さおりは、明るい窓側のテーブルで、ロイヤルユーザー向けのDMを書いていた。すべて手書きで、ブルーのインクの万年筆で丁寧に思いを刻印するように書いてゆく。その数70人ほど。ぜんぶ書き終え、発送するまでにほぼ1週間かかる。

さおりは、かつて制作プロダクションで働き、コピーライターをやっていた。結婚を機に退社し、夫と靴の新しいブランドを起業した。「モチベーションがあがる靴」。仕事をする女性にピンポイントにフォーカスし、徹底的に「履きやすい・動きやすい・長く愛せる」を指向しよう。そして、そのブランドは、徐々に働く女性たちの支持を集め、日本、海外の7カ所に店舗を広げるまでになった。

さまざまな業務がブランドの維持・拡大のために存在するが、柱は「商品と店舗のデザイン」「情報のデザイン」「マネージメントのデザイン」の3つになる。そのうちのふたつを、さおりは、AIのコンサルティング会社にまかせた。

「商品と店舗のデザイン」はITコンサルから発展した会社に、「情報のデザイン」はクリエイティブエージェンシーから発展した会社に発注している。

新しいデザインの靴を開発するときに、AIはさまざまで膨大なデータを学習し、答えを出す。
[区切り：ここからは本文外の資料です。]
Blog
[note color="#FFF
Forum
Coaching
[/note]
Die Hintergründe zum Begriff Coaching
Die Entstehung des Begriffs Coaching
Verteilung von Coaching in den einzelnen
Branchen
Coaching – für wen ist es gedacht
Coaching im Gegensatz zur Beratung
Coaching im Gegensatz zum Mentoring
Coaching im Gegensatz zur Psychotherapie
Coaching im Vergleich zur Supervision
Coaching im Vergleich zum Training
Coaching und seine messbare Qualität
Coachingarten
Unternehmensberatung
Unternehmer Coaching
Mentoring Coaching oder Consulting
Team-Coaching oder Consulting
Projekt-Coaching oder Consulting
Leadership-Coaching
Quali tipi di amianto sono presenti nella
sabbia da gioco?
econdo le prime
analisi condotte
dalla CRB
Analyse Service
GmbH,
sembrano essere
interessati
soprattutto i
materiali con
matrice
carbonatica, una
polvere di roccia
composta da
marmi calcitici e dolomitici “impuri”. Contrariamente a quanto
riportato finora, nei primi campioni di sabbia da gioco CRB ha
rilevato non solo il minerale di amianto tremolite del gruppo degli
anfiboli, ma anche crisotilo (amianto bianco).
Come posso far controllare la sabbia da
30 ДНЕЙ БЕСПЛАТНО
いま売れている靴、過去売れた靴、それらの形状、素材、色、価格。購入した客の詳細なプロフィール。靴以外のファッションに関するトレンド分析など。画像、音声、自然言語の非構造化データをヒトと同じように経験知として覚えてゆく。

今度の秋はどんな靴をブランドからデビューさせるか。そのひな形は、AIがコンピュータの画面に数案、3Dで表示してくれる。あとは、ひとりのADがその最適解をチョイスし、若干の修正を加え、さおりを含めた経営層と話し合い、生産が決定される。もはや多くのデザイナーを雇用する必要はなくなったし、アイデアの検証に費やされる膨大な時間もいらなくなった。迷いに明け暮れる時間、それはなんと懐かしいもの!
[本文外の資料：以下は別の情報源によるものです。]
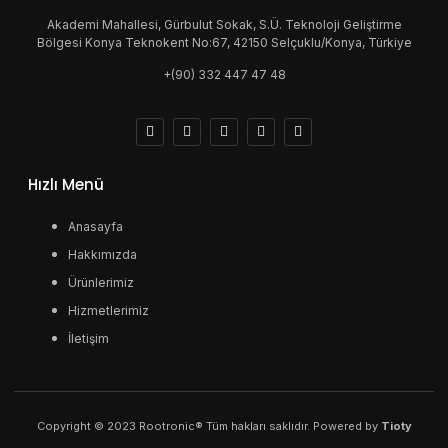
Akademi Mahallesi, Gürbulut Sokak, S.Ü. Teknoloji Geliştirme
Bölgesi Konya Teknokent No:67, 42150 Selçuklu/Konya, Türkiye
+(90) 332 447 47 48
Hızlı Menü
Anasayfa
Hakkımızda
Ürünlerimiz
Hizmetlerimiz
İletişim
Copyright © 2023 Rootronic® Tüm hakları saklıdır. Powered by
Tioty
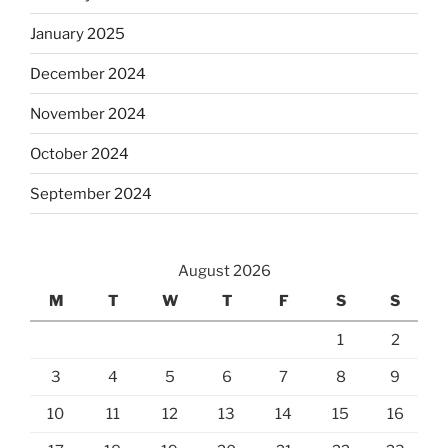
January 2025
December 2024
November 2024
October 2024
September 2024
August 2026
M
T
W
T
F
S
S
1
2
3
4
5
6
7
8
9
10
11
12
13
14
15
16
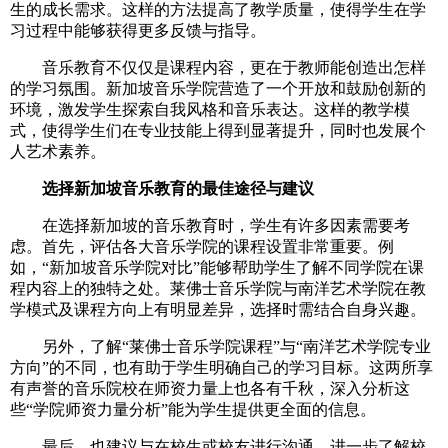
生的成长需求。这样的方法提高了教学质量，使得学生在学
习过程中能够获得更多反馈与指导。
音乐教育不仅仅是课程内容，更在于教师能创造出怎样
的学习氛围。新加坡音乐学院营造了一个开放和鼓励创新的
环境，激发学生探索自我风格和音乐表达。这样的教学模
式，使得学生们在专业技能上得到显著提升，同时也发展个
人艺术素养。
选择新加坡音乐教育的最佳途径与建议
在选择新加坡的音乐教育时，学生有许多因素需要考
虑。首先，评估各大音乐学院的课程设置非常重要。例
如，“新加坡音乐学院对比”能够帮助学生了解不同学院在课
程内容上的独特之处。莱佛士音乐学院与南洋艺术学院在教
学模式及课程方向上有明显差异，选择时需结合自身兴趣。
另外，了解“莱佛士音乐学院课程”与“南洋艺术学院专业
方向”的不同，也有助于学生明确自己的学习目标。这两所享
有声誉的音乐院校在师资力量上也各有千秋，深入分析这
些“学院师资力量分析”能为学生提供更全面的信息。
最后，也建议与在校生或校友进行沟通，进一步了解校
情報のデザインに関しては、数種のSNS、ホームページ、メルマガ、アウトドア、交通、動画サイトなど、顧客が接触すると予想されるメディアをどう使えばいいか、最適解をこれまた提示してくれる。販売数字や販促広告のデータをすべて学習させた上で、それぞれに書かれるべきコピーは、すべてのメディアに適したものがチョイスされ、しかもメディアごとの情報リンケージが緻密に図られ、効果はマックスになるように設定される。もはや人間が、SEOやリスティングを考える必要はない。すべてのコピーライティングは、AIが行い、情報は適確にデザインされる。デジタルメディアでの情報は、デジタルが書けばいいのだ。
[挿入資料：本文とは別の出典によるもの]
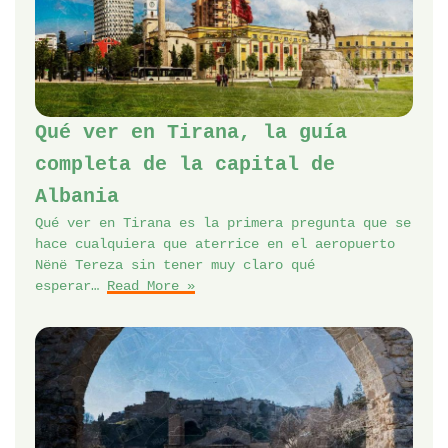
Qué ver en Tirana, la guía
completa de la capital de
Albania
Qué ver en Tirana es la primera pregunta que se
hace cualquiera que aterrice en el aeropuerto
Nënë Tereza sin tener muy claro qué
esperar…
Read More »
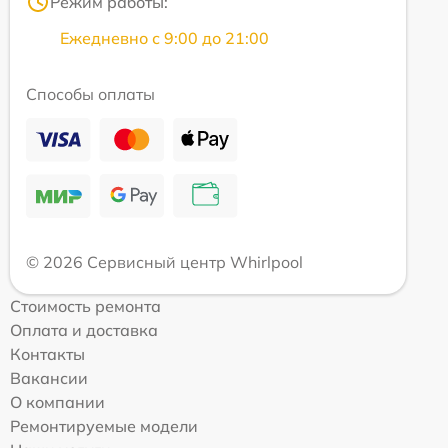
Режим работы:
Ежедневно с 9:00 до 21:00
Способы оплаты
© 2026 Сервисный центр Whirlpool
Стоимость ремонта
Оплата и доставка
Контакты
Вакансии
О компании
Ремонтируемые модели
しかし、問題がないわけではない。たとえば、購入したユーザーに配信されるメルマガの購読率は、AIを導入する前と較べて、劇的に上がってはいなかった。確かにメディアを縦糸と横糸をからめて、「正しく」織り上げることはできるようになったと思うのだが、経営会議にあがってくる数字は、期待通りのものではなかった。